Wednesday, August 18, 2021

Pharma supply chain – tomorrow’s challenges

 Pharma supply chain – tomorrow’s challenges


The requirements on life sciences and healthcare supply chains are becoming increasingly complex. The shift to biopharma, personalized medicine, and decentralised clinical trials are driving the need for colder, smaller, and more direct logistics solutions. At the same time, supply chain professionals increasingly require end-to-end and real-time visibility to ensure higher resiliency and agility in daily operations. Condition monitoring, asset tracking, and security status are cornerstones of any visibility solution.

The Covid-19 pandemic has only highlighted the need for speed and the complexities of global supply chain for the life sciences and healthcare sectors. Perhaps, the pandemic has only exacerbated a previously existing problem – the dependence on foreign manufacturers of drug ingredients and finished products that has resulted in shortages of critical medicines. Experts suggest the remedy is to create a domestic manufacturing capability, adopt new production technologies, and create partnership between the public and private sectors.

As research scientists race to develop treatments and vaccines for new viruses in months not years, key stakeholders in the clinical trials supply chain are facing unique challenges. There are many logistics demands during each clinical trial, and this underlines the need for new strategies and effective management of the supply chain. The overarching aims of clinical trial supply are to ensure the safety and maintain the efficacy of products and treatments. Regulatory requirements, cost considerations, fast response to global emergencies; the healthcare world constantly demands more expertise and greater capabilities. The complexities of tomorrow’s healthcare supply chain do not end at clinical trials. Once the drugs and therapies are approved and ready to be rolled out the distribution logistics becomes key and the scale of operations and complexities grow manifold depending on the urgency of situations.

“It’s not unthinkable: We’re living that reality today, because of a poorly designed global supply chain we depend on for our nation’s most essential medicines,” wrote Eric Edwards in a recent piece he wrote for Harvard Business Review (HBR).

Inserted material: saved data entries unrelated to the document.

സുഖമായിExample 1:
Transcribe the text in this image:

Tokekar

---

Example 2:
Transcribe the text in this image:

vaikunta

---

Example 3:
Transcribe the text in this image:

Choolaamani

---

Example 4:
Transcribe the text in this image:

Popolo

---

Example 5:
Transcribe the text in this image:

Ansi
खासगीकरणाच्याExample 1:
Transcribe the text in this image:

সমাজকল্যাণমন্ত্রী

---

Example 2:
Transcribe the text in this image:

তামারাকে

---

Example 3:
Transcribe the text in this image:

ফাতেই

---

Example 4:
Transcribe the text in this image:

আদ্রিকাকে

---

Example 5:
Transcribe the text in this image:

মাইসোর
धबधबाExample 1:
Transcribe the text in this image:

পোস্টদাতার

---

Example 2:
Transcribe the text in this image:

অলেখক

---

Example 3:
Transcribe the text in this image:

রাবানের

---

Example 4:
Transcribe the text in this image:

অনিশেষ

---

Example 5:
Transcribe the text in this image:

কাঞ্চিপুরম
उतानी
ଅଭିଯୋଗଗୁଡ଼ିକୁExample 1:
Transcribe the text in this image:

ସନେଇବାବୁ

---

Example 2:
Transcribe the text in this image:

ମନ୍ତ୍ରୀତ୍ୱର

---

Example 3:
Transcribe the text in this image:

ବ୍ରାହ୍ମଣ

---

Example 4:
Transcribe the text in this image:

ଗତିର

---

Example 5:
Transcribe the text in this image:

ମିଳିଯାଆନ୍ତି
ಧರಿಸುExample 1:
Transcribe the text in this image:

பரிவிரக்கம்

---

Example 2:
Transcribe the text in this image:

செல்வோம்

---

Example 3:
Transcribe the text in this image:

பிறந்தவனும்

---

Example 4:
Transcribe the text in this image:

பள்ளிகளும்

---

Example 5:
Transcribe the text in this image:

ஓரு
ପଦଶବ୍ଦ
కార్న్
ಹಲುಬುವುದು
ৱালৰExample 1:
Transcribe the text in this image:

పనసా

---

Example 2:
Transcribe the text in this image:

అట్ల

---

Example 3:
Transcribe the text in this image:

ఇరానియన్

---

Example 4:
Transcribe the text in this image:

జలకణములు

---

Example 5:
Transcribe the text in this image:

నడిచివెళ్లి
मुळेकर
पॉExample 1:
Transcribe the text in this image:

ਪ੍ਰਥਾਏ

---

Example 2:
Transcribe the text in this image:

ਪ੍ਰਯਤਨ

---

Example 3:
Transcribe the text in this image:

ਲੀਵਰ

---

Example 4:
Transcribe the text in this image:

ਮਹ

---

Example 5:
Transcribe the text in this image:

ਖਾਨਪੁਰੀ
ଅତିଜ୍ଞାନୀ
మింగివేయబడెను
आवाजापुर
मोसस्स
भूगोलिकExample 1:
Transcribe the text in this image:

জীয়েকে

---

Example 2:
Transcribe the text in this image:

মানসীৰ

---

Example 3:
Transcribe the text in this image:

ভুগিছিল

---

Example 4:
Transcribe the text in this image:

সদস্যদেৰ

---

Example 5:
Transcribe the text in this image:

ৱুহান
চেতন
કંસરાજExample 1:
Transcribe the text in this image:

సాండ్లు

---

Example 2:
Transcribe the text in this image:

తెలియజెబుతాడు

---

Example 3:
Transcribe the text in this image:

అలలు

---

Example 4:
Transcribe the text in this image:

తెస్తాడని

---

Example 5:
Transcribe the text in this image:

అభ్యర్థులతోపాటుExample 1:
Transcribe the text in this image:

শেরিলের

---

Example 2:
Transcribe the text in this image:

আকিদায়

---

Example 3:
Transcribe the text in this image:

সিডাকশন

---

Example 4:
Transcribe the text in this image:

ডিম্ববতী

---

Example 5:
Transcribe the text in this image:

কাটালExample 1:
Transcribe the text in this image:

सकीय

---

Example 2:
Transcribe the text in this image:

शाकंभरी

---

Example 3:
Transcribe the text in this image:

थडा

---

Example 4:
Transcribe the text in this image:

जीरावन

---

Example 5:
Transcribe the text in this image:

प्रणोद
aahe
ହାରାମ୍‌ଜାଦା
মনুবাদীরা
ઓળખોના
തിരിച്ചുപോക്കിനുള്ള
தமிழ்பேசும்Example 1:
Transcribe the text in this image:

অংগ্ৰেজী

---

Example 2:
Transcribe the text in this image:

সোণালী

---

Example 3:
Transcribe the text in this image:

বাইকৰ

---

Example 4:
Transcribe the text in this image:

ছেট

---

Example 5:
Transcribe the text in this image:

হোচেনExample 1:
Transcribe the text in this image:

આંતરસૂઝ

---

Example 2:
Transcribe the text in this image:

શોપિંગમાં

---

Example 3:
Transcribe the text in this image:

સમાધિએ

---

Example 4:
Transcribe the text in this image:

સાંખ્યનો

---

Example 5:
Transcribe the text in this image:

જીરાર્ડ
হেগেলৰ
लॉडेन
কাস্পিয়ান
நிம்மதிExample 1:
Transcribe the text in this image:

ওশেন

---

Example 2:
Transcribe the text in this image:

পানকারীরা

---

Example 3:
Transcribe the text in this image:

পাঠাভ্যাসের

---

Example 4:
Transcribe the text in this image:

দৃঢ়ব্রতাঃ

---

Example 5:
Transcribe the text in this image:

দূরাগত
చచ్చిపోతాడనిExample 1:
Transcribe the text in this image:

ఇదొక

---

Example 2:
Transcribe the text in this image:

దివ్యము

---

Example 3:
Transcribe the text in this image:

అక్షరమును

Edwards, cofounder and chief executive officer of Phlow, a public benefit pharmaceutical corporation that is reimagining the domestic production of active pharmaceutical ingredients (APIs), key starting materials, and finished pharmaceutical products critical to the US health care, was referring to what he calls “an intolerable situation” in the US. But global supply chains are fragile and they are not really built for resilience.

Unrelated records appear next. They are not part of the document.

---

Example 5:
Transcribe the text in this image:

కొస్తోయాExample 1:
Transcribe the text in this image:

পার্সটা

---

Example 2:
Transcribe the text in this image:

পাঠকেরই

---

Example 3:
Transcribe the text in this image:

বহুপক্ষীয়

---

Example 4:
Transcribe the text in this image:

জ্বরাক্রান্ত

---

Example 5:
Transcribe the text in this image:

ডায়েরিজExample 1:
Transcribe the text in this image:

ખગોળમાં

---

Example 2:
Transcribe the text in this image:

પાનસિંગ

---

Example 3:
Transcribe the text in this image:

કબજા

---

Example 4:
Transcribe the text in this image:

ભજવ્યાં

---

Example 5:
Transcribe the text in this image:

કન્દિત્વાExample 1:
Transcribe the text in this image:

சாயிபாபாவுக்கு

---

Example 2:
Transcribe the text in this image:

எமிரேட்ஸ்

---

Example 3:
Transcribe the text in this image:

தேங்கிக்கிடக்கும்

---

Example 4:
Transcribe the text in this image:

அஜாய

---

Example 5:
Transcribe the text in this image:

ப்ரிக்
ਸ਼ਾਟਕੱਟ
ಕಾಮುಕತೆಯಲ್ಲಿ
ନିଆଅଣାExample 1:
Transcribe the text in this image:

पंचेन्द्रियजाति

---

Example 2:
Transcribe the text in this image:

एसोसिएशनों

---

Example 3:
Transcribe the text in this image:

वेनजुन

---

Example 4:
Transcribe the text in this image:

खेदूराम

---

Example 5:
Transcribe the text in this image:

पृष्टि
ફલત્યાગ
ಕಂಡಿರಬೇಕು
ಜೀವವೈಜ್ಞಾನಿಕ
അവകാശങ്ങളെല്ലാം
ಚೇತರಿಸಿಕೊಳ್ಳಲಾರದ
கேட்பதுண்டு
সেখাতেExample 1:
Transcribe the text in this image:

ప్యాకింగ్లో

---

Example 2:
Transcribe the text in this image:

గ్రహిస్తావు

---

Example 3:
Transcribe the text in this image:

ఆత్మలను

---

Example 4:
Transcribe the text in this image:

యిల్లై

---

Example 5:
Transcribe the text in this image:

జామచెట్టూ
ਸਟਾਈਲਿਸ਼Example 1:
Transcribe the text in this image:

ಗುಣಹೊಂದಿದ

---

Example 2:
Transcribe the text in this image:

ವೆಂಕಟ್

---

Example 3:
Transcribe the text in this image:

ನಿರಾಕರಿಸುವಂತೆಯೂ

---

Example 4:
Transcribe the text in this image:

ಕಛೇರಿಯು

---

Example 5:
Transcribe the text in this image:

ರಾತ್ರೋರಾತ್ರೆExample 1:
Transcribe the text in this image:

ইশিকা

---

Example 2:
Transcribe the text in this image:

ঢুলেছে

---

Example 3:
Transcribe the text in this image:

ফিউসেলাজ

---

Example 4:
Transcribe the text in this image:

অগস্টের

“It is an intolerable situation, and it need not be this way — provided we rethink our dedication to these global supply chains. Instead, we should secure a fully domestic capability to produce the most commonly used and vital medicines — from pain relievers to asthma inhalers to antibiotics — and be able to activate it at a moment’s notice when a potential global shortage looms,” Edwards wrote in HBR.

Supply chain is the link between the laboratory and the marketplace and it now needs a thorough revision. Most pharma have complex supply chains that are under-utilised, inefficient and ill-equipped to cope with the sort of products coming down the pipeline. Various reports predict that in order to meet the demands of a fast evolving marketplace and the shift from patient to outcome, the pharma supply chain will need to undergo a radical overhaul.

There are numerous forces reshaping the environment in which the industry operates and dictate the need for a different sort of supply chain. More diverse product types and therapies with shorter product lifecycles; new ways for assessing, approving and monitoring medicines; increasing emphasis on outcomes; new modes of delivering healthcare where the care is pushed into the community and where access to information on patients will become as important as the products themselves; the growing importance of emerging markets; a greater public scrutiny impacting the ability to manage risk and compliance; and, tougher environmental controls and regulations will oblige companies to strategically reassess their supply chain approach.

New technologies are emerging to help pharma companies manufacture a wider and more complex range of medicines, distribute them and also to speed the interface with the patient and getting closer than ever. The supply chains for designing, manufacturing and distributing pharmaceuticals and medical devices plus those providing healthcare services will integrate so that all partners can see the full picture and help them plan ahead more accurately and cost-effective.